Faktem jest, że w dalszym ciągu z wielu przyczyn nie zalecam kupowania akcji portalu. Po pierwsze, analitycy rewidują w dół prognozy dotyczące zysków Facebooka: średnia prognoz zysku na akcję za 2012 rok spadła o 11 proc. – z tego wynika, że spółka nie staniała w wyniku ostatnich spadków kursu, a jedynie powróciła do bardziej realistycznych poziomów. Po drugie, Facebook w dość desperacki sposób wprowadza sporo nagłych zmian, np. potencjalne zniesienie obecnego ograniczenia wieku użytkowników do 13 lat.

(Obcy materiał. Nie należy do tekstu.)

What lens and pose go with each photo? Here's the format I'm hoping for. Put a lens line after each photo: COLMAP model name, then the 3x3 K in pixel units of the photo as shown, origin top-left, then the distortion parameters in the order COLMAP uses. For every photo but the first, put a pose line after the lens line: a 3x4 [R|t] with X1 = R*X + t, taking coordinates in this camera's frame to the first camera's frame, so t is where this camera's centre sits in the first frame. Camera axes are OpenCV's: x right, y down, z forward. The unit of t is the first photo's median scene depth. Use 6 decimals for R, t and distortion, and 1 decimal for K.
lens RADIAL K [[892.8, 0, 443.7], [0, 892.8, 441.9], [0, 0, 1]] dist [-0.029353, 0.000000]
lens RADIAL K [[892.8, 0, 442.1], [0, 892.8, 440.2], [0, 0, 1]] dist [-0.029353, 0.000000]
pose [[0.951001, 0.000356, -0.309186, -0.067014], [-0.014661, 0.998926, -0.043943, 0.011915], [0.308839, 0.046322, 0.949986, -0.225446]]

Chciałbym poznać więcej konkretnych informacji na temat tego, co dzieje się w spółce. Miejmy nadzieję, że konkrety pojawią się wraz z opublikowaniem 23 lipca wyników za drugi kwartał.

Co mówią analitycy
Czy po 30-proc. spadku kursu Facebooka możemy mówić o okazji do kupowania? Analitycy obecnie po prostu nie wierzą w potencjał Facebooka w takim stopniu jak poprzednio. Dyskontowane są również mniej pozytywne komentarze zarządu. Z mojego punktu widzenia, w drugiej połowie 2012 roku istnieje ryzyko wprowadzenia dalszych korekt pierwotnie opublikowanych liczb. Może to być efekt bardziej wnikliwejpracy analityków, uwzględniającej wyniki za drugi i trzeci kwartał.

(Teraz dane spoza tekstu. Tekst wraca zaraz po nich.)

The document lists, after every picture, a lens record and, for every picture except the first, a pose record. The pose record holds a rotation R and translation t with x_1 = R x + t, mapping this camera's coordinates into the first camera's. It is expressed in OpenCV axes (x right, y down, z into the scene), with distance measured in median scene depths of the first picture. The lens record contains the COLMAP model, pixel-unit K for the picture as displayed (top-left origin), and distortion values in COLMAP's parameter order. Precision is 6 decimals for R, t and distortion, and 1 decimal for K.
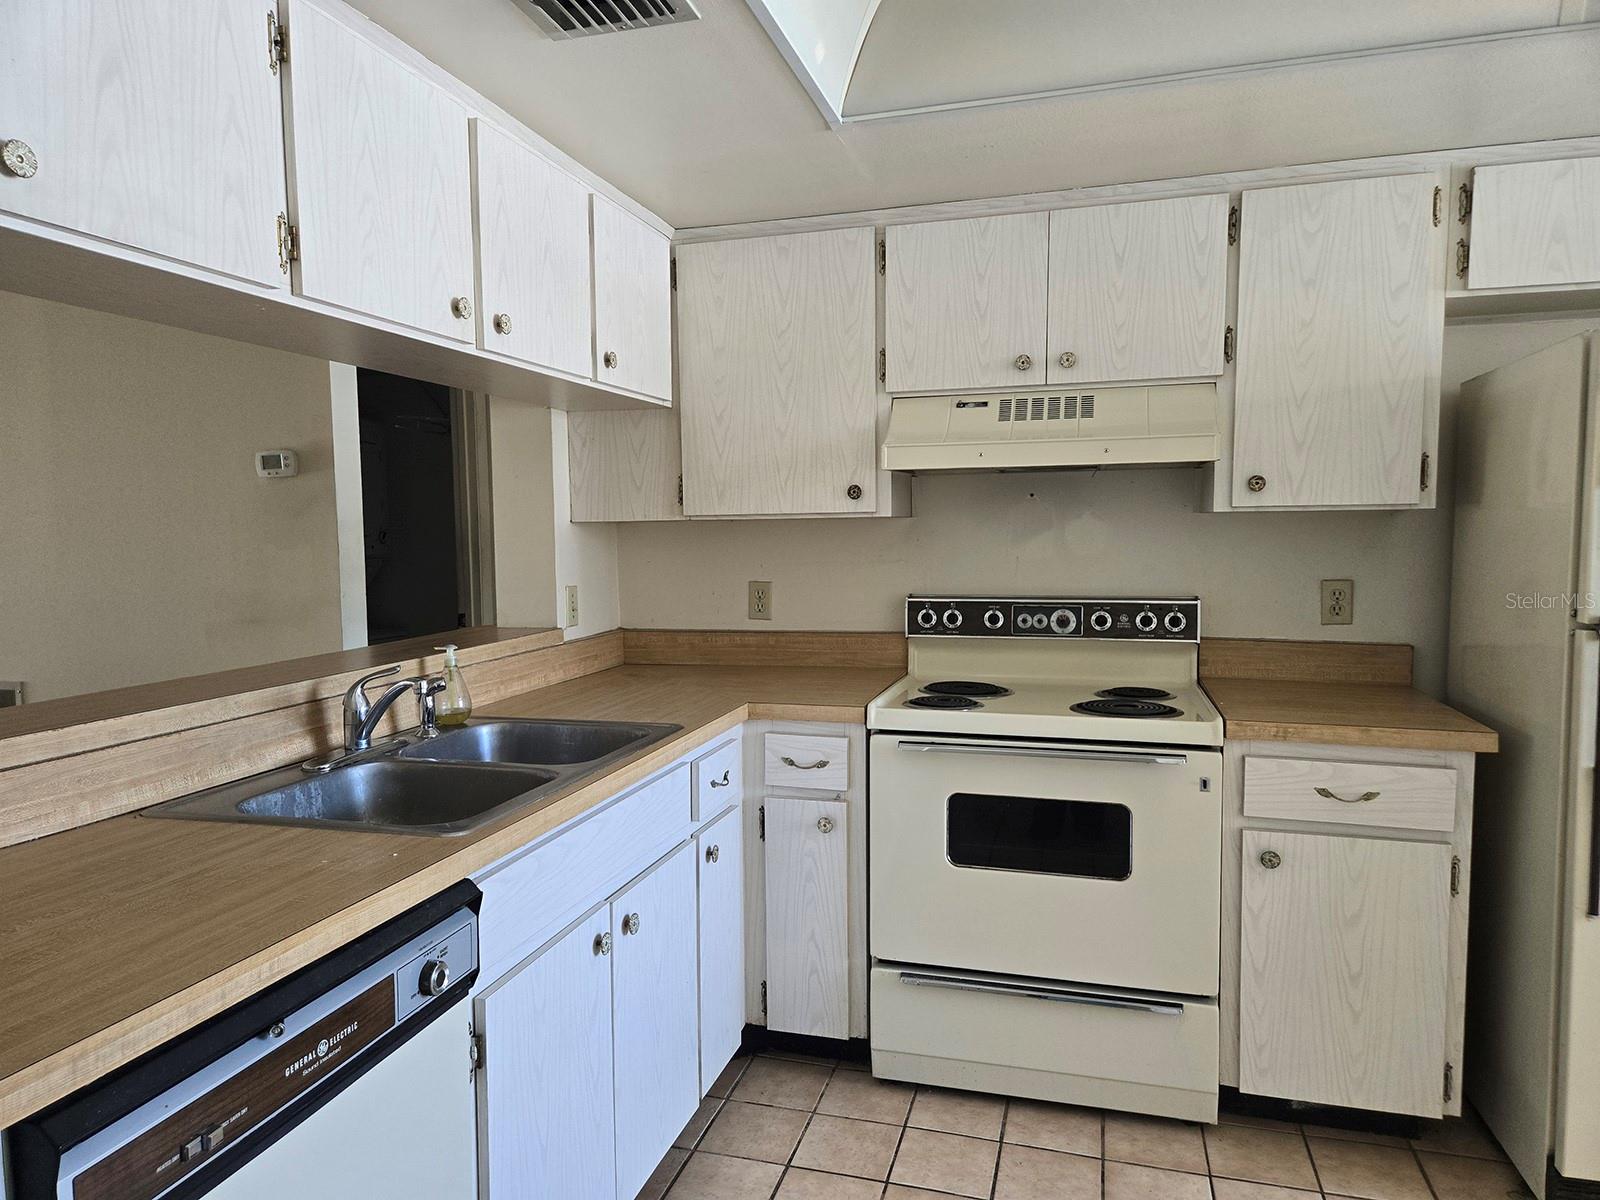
lens RADIAL K [[1075.3, 0, 769.2], [0, 1075.3, 610.3], [0, 0, 1]] dist [0.060886, -0.044177]
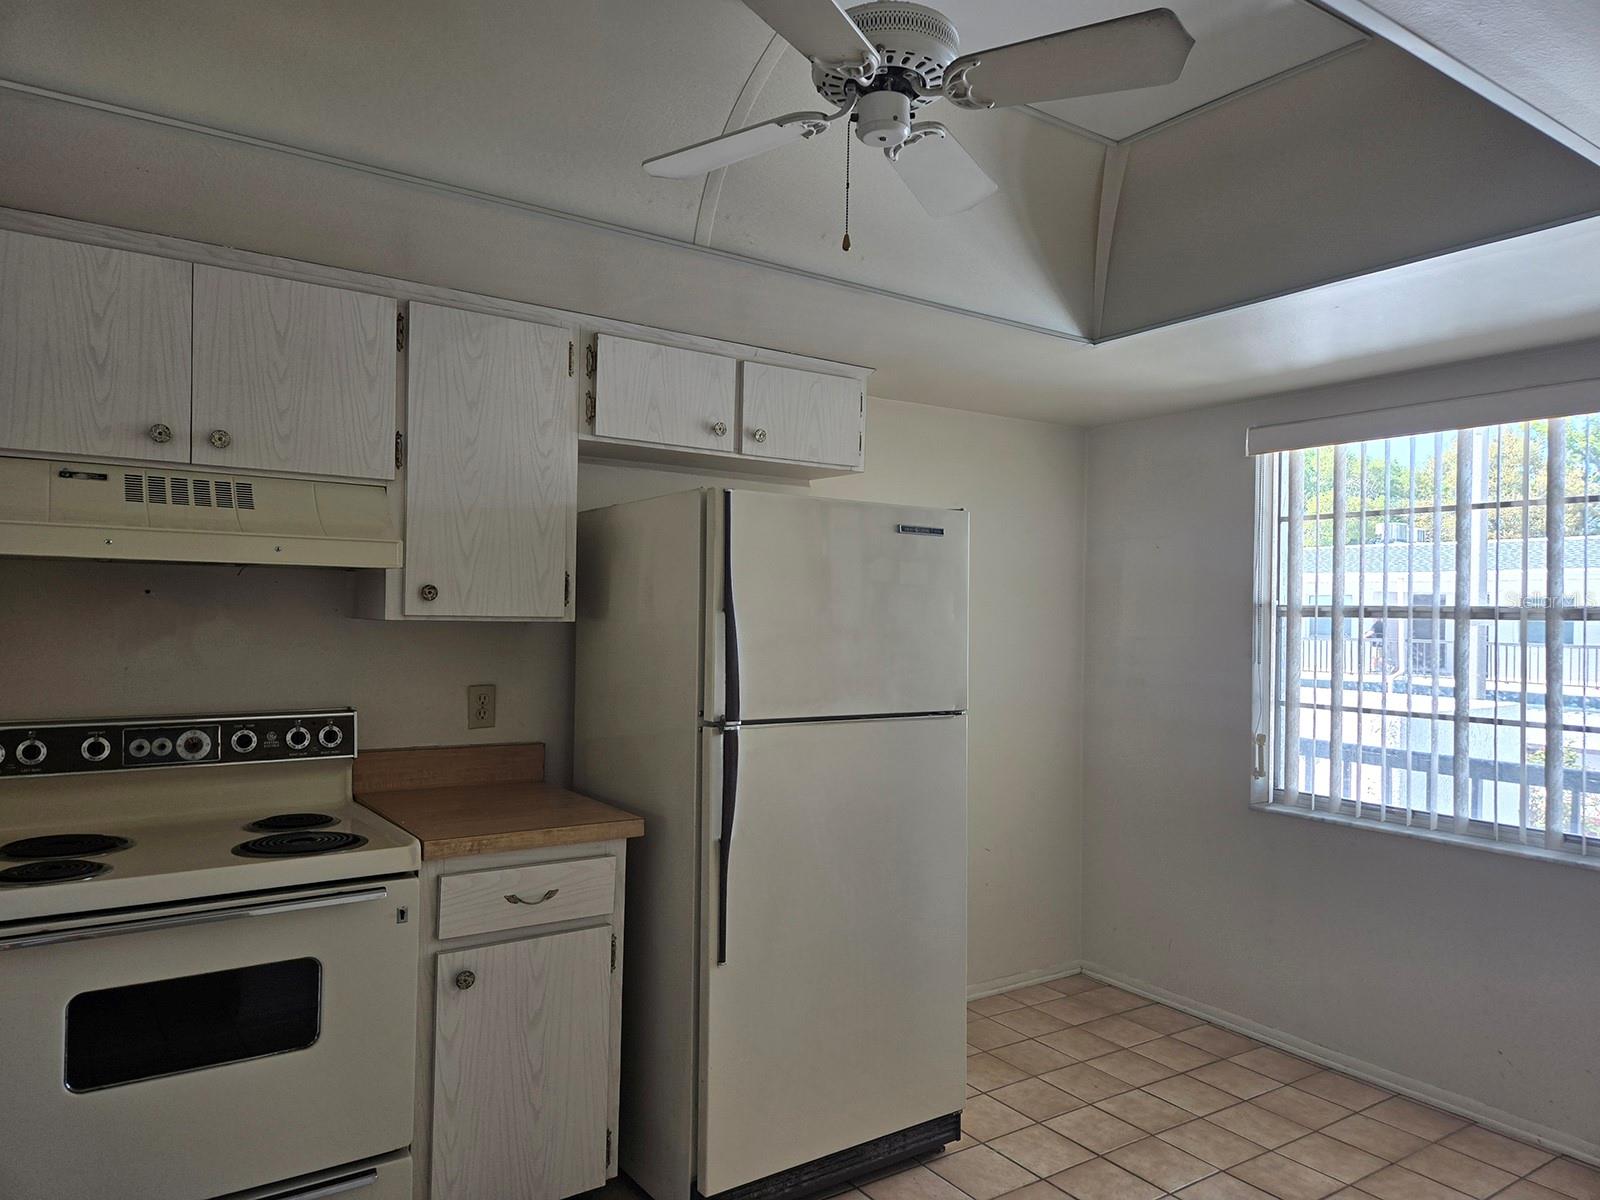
lens RADIAL K [[1075.3, 0, 800.3], [0, 1075.3, 605.3], [0, 0, 1]] dist [0.060886, -0.044177]
pose [[0.623312, 0.024825, 0.781579, -0.108509], [0.039574, 0.997214, -0.063235, -0.028609], [-0.780971, 0.070345, 0.620593, 0.120318]]
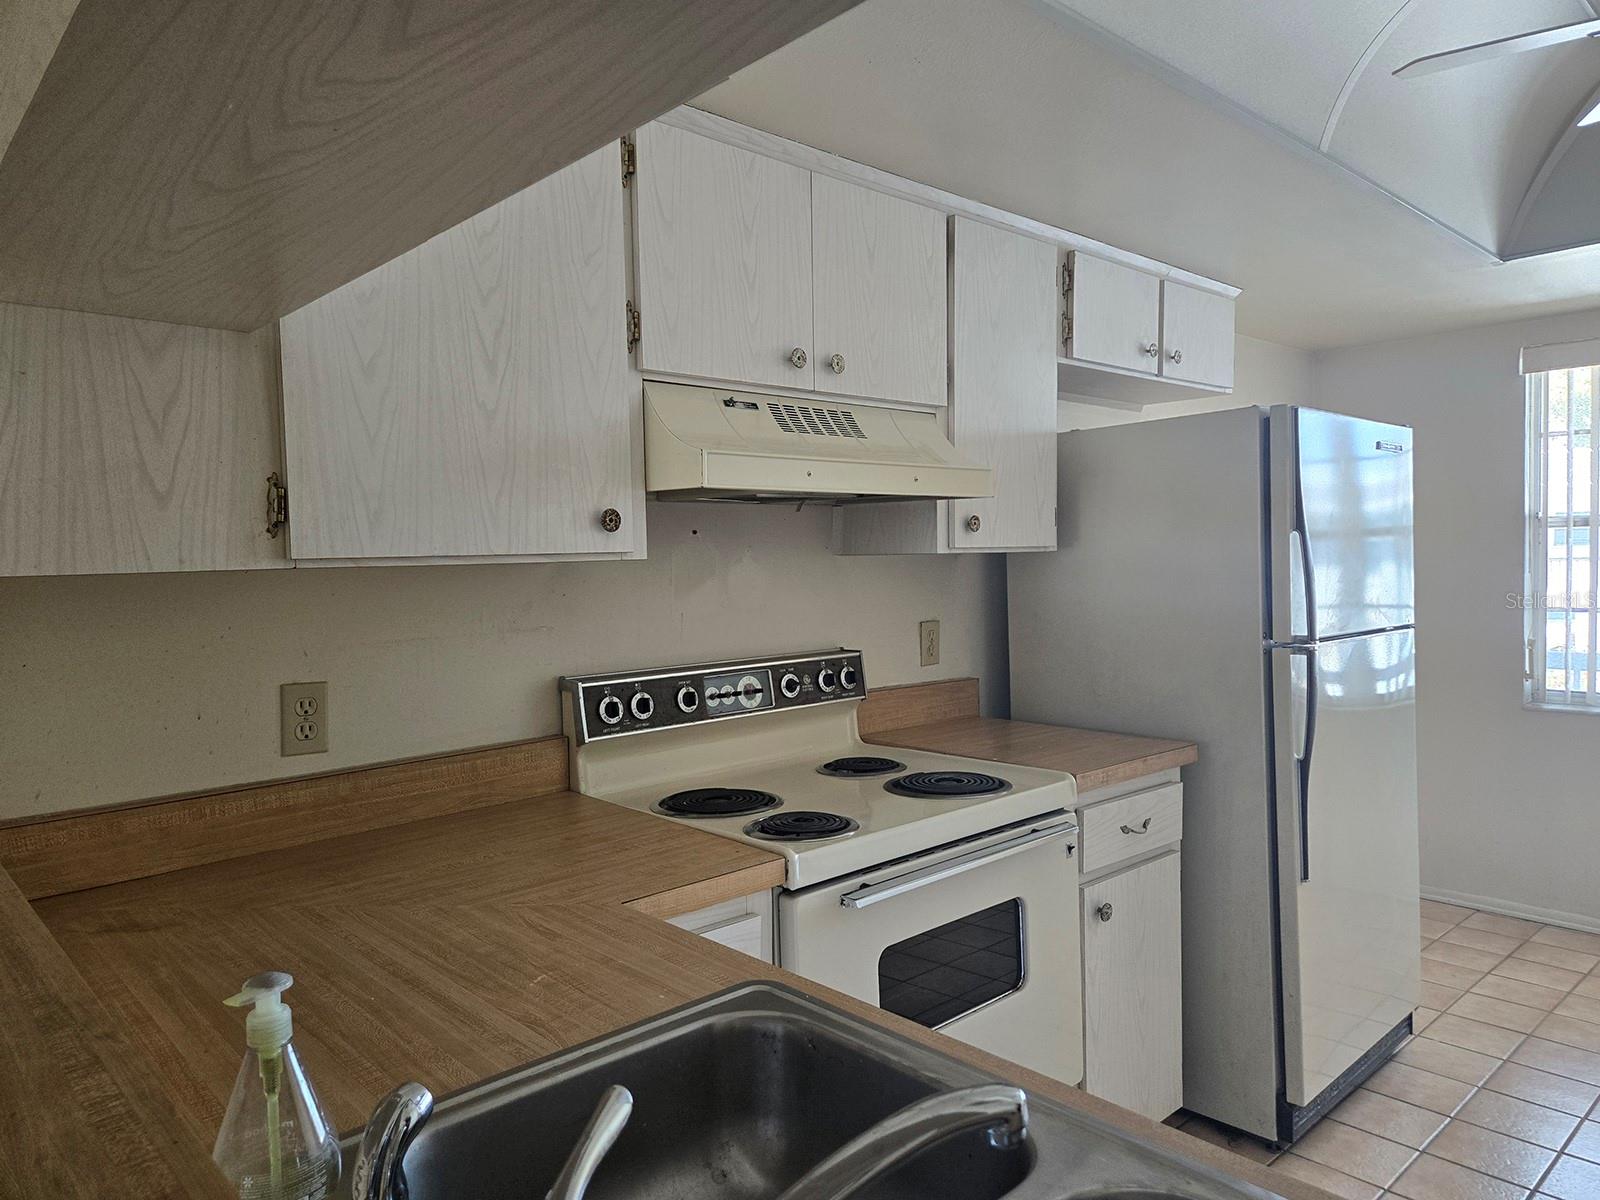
lens RADIAL K [[1075.3, 0, 795.9], [0, 1075.3, 597.9], [0, 0, 1]] dist [0.060886, -0.044177]
pose [[0.505055, -0.034810, 0.862385, -0.437269], [0.082609, 0.996549, -0.008154, -0.055355], [-0.859125, 0.075359, 0.506187, 0.641702]]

Dlaczego uważam, że nawet 25 dolarów to zbyt dużo
Moja pierwotna analiza oparta była na informacjach dostępnych przed debiutem, zaś rozwój wydarzeń od tamtej pory raczej nie napawa optymizmem. W takim scenariuszu inwestycję może uzasadnić albo spadek kursu akcji, albo informacje potwierdzające pierwotne założenia. W przeciwnym wypadku ewentualnezaangażowanie należy rozważać w oparciu o nowe fundamenty.

Właśnie przyglądam się nowym danym na temat tempa wzrostu liczby użytkowników – nie wygląda to dobrze. Co więcej, mimo że są to oficjalne dane Facebooka, nie ma pewności co do ich dokładności. Zatem czekamy na dalsze publikacje spółki.

Nie wiadomo również, jak wygląda sytuacja przychodów z reklam na urządzeniach mobilnych. To też nie jest dobry znak, przynajmniej w krótkim terminie. Możliwość zniesienia obecnego ograniczenia wieku użytkowników do 13 lat także nie jest pozytywną informacją. Wskazuje ona na problemy z tempem wzrostu wśród dotychczasowej grupy docelowej i próbę szybkiego nadrobienia gdzie indziej.

Połączenie powyższych argumentów sprawia, że jestem jeszcze mniej optymistycznie nastawiony do Facebooka niż w maju. Dlatego przy obecnym kursie uważam, że nie jest to dobra inwestycja.